We Tried 5 AI Tools in Powerpoint So You Don’t Have To
Vibe: The very serious intern who always cites their sources
Copilot is Powerpoint’s native AI, built right into Microsoft 365. It’s like having a polite, overly eager assistant living inside your deck. Feed it a brief or upload a doc, and it’ll spit out a slide structure complete with headers, bullet points, and even suggested layouts.
The verdict: Copilot does a pretty good job in condensing heavy content into something slide-ish, but misses the ‘wow’ factor by a long shot. You’ll get perfectly average slides that need a human touch to come alive.
Vibe: Your hip UX friend who insists on dark mode
Gamma builds presentations using AI prompts, then lets you tweak design and interactivity. It feels like Notion and Canva had a baby and taught it how to pitch.
The verdict: Gamma offers a massive design variety when it comes to fonts, icons and illustrations. It loves a dramatic template but fails dismally in integrating real data and information to weave any sort of storytelling.
Vibe: The clever assistant who knows everything. Except when it doesn’t.
Oh, ChatGPT. Where would half the world’s content be without you?
ChatGPT doesn’t make slides, but it makes slide thinking better. We used it to structure presentation outlines, rewrite clunky copy, and come up with storytelling metaphors for otherwise dreary topics.
The verdict: ChatGPT can help with a Powerpoint presentation, but it cannot do it for you.
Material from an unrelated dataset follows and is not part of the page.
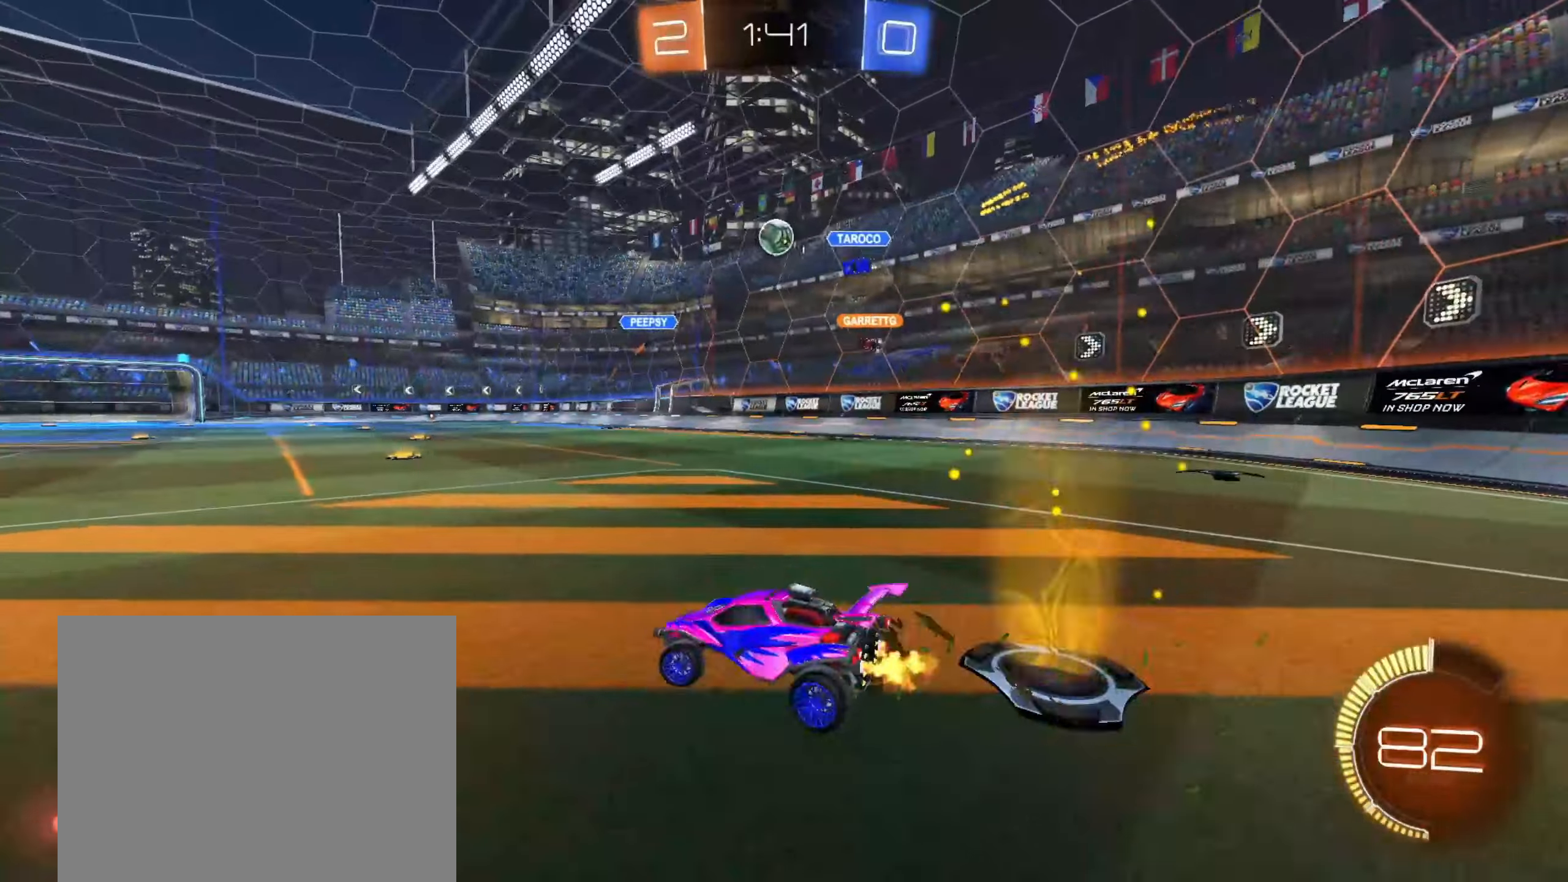
{"dt_ms": 500, "buttons": ["R2"], "left_stick": "left", "right_stick": "center", "events": []}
Use it for turning messy ideas into elegant narratives and tailoring a specific tone of voice (but don’t forget to edit the output, those dashes are a dead giveaway).
Vibe: The tortured artist with a weird fixation on sci-fi
Midjourney isn’t a Powerpoint tool per se, but it’s our go-to for generating visuals that don’t look like stock photos’ sad cousins. We used it for jawdropping visuals that elevate your pitch into something *dare we say it* ethereal.
The verdict: While requiring time, patience and a bit of expertise to craft the perfect prompt, Midjourney is definitely a beast for creating gorgeous artwork, although less suitable for data-driven visuals. Use sparingly and stylishly.
Vibe: The indie filmmaker who snuck into your boardroom
Let’s kick it up a notch. We use Sora, OpenAI’s video model, to introduce motion into our Powerpoint presentations. Think AI-generated video intros, storytelling scenes, and animated metaphors.
The verdict: Sora can be a wild card. While it holds infinite potential to how we tell stories, it can still feel a little unpolished and needs a lot of human work to move its output from ‘film trailer’ to ‘slide support’. We’re intrigued. We’re cautious.